Activity: Please copy the entries below word for word.

Collected data:
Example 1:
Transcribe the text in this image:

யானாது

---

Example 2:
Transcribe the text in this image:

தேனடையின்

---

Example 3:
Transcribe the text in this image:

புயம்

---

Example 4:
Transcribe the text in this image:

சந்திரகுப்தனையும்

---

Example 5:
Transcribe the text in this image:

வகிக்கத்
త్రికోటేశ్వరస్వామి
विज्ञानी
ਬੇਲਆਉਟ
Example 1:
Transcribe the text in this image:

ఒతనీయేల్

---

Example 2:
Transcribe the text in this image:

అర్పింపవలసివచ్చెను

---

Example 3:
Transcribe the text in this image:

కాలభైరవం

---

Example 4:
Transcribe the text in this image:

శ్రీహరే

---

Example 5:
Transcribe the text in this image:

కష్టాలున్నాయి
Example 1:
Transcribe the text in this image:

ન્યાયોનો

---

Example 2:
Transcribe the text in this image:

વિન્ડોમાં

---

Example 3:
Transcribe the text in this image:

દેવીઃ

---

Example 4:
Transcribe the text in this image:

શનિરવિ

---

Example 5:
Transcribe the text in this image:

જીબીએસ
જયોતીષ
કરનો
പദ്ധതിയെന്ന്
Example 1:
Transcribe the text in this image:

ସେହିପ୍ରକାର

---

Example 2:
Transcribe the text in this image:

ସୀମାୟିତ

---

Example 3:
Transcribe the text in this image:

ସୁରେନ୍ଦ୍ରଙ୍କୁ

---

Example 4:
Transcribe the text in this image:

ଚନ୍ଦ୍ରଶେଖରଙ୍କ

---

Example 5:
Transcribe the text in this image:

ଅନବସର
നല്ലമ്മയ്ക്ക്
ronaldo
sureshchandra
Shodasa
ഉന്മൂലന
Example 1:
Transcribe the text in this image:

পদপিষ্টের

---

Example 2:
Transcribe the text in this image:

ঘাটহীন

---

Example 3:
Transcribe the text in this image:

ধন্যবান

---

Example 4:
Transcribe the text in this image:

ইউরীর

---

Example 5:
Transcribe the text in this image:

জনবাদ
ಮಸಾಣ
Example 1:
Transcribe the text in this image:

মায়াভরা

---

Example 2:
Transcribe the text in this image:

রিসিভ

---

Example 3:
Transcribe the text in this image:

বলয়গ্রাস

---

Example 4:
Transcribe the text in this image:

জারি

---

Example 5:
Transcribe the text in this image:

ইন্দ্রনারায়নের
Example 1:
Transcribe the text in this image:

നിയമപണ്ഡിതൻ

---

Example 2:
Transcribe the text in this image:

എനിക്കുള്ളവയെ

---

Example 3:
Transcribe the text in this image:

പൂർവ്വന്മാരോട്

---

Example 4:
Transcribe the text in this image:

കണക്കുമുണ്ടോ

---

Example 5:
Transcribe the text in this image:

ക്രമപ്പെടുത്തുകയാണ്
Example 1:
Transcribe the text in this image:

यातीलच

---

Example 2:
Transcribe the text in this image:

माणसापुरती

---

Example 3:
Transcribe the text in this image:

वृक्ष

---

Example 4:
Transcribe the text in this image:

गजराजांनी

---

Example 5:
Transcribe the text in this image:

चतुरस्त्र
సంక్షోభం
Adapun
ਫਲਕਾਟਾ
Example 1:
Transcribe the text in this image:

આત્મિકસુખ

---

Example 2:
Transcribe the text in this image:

Problem solution:
Example 1:
Transcribe the text in this image:

யானாது

---

Example 2:
Transcribe the text in this image:

தேனடையின்

---

Example 3:
Transcribe the text in this image:

புயம்

---

Example 4:
Transcribe the text in this image:

சந்திரகுப்தனையும்

---

Example 5:
Transcribe the text in this image:

வகிக்கத்
త్రికోటేశ్వరస్వామి
विज्ञानी
ਬੇਲਆਉਟ
Example 1:
Transcribe the text in this image:

ఒతనీయేల్

---

Example 2:
Transcribe the text in this image:

అర్పింపవలసివచ్చెను

---

Example 3:
Transcribe the text in this image:

కాలభైరవం

---

Example 4:
Transcribe the text in this image:

శ్రీహరే

---

Example 5:
Transcribe the text in this image:

కష్టాలున్నాయి
Example 1:
Transcribe the text in this image:

ન્યાયોનો

---

Example 2:
Transcribe the text in this image:

વિન્ડોમાં

---

Example 3:
Transcribe the text in this image:

દેવીઃ

---

Example 4:
Transcribe the text in this image:

શનિરવિ

---

Example 5:
Transcribe the text in this image:

જીબીએસ
જયોતીષ
કરનો
പദ്ധതിയെന്ന്
Example 1:
Transcribe the text in this image:

ସେହିପ୍ରକାର

---

Example 2:
Transcribe the text in this image:

ସୀମାୟିତ

---

Example 3:
Transcribe the text in this image:

ସୁରେନ୍ଦ୍ରଙ୍କୁ

---

Example 4:
Transcribe the text in this image:

ଚନ୍ଦ୍ରଶେଖରଙ୍କ

---

Example 5:
Transcribe the text in this image:

ଅନବସର
നല്ലമ്മയ്ക്ക്
ronaldo
sureshchandra
Shodasa
ഉന്മൂലന
Example 1:
Transcribe the text in this image:

পদপিষ্টের

---

Example 2:
Transcribe the text in this image:

ঘাটহীন

---

Example 3:
Transcribe the text in this image:

ধন্যবান

---

Example 4:
Transcribe the text in this image:

ইউরীর

---

Example 5:
Transcribe the text in this image:

জনবাদ
ಮಸಾಣ
Example 1:
Transcribe the text in this image:

মায়াভরা

---

Example 2:
Transcribe the text in this image:

রিসিভ

---

Example 3:
Transcribe the text in this image:

বলয়গ্রাস

---

Example 4:
Transcribe the text in this image:

জারি

---

Example 5:
Transcribe the text in this image:

ইন্দ্রনারায়নের
Example 1:
Transcribe the text in this image:

നിയമപണ്ഡിതൻ

---

Example 2:
Transcribe the text in this image:

എനിക്കുള്ളവയെ

---

Example 3:
Transcribe the text in this image:

പൂർവ്വന്മാരോട്

---

Example 4:
Transcribe the text in this image:

കണക്കുമുണ്ടോ

---

Example 5:
Transcribe the text in this image:

ക്രമപ്പെടുത്തുകയാണ്
Example 1:
Transcribe the text in this image:

यातीलच

---

Example 2:
Transcribe the text in this image:

माणसापुरती

---

Example 3:
Transcribe the text in this image:

वृक्ष

---

Example 4:
Transcribe the text in this image:

गजराजांनी

---

Example 5:
Transcribe the text in this image:

चतुरस्त्र
సంక్షోభం
Adapun
ਫਲਕਾਟਾ
Example 1:
Transcribe the text in this image:

આત્મિકસુખ

---

Example 2:
Transcribe the text in this image:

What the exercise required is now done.